The step would be “another death knell for quality service,” Jeanette Dwyer, president of the National Rural Letter Carriers’ Association, said in a separate release. “To erode this service will undermine the Postal Service’s core mission and is completely unacceptable.”

The plan to end Saturday mail delivery is certain to dominate a previously scheduled Feb. 13 hearing on the Postal Service by the Senate Homeland Security and Governmental Affairs committee. Donahoe and Dwyer are among those scheduled to testify.

The committee’s chairman, Sen. Tom Carper, D-Del., co-sponsored legislation last year that would have allowed the Postal Service to go to five-day delivery in two years. The bill, which passed the Senate, died in the House. On Wednesday, Carper expressed disappointment that the Postal Service is going ahead on its own, but added in a statement that “it’s hard to condemn the postmaster general for moving aggressively to do what he believes he can and must do to keep the lights on at the Postal Service.”

Endorsing the schedule change were the committee’s top Republican, Sen.
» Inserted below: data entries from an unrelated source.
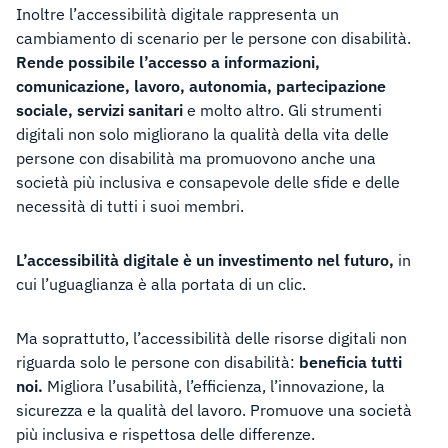
Inoltre l’accessibilità digitale rappresenta un
cambiamento di scenario per le persone con disabilità.
Rende possibile l’accesso a informazioni,
comunicazione, lavoro, autonomia, partecipazione
sociale, servizi sanitari
e molto altro. Gli strumenti
digitali non solo migliorano la qualità della vita delle
persone con disabilità ma promuovono anche una
società più inclusiva e consapevole delle sfide e delle
necessità di tutti i suoi membri.
L’accessibilità digitale è un investimento nel futuro,
in
cui l’uguaglianza è alla portata di un clic.
Ma soprattutto, l’accessibilità delle risorse digitali non
riguarda solo le persone con disabilità:
beneficia tutti
noi.
Migliora l’usabilità, l’efficienza, l’innovazione, la
sicurezza e la qualità del lavoro. Promuove una società
più inclusiva e rispettosa delle differenze.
Tom Coburn of Oklahoma and Rep. Darrell Issa, R-Calif., the chairman of the House Oversight and Government Reform Committee. The two lawmakers urged colleagues in a letter Wednesday to support the change by dropping the ban on delivery schedule changes from future spending bills.

The Postal Service’s financial situation “is not sustainable,” Issa and Coburn wrote, adding that the agency’s plan is “worthy of bipartisan support.”

But many lawmakers are certain to fight the move. Last year, a bipartisan majority of House members signed on to a non-binding resolution supporting six-day delivery. Rep. Sam Graves, R-Mo., the resolution’s sponsor, has reintroduced it this year. Although the Postal Service needs reform, Graves said Wednesday, “reducing core services is not a long-term plan. I worry that reducing services will lead to other reductions like closing rural postal offices.”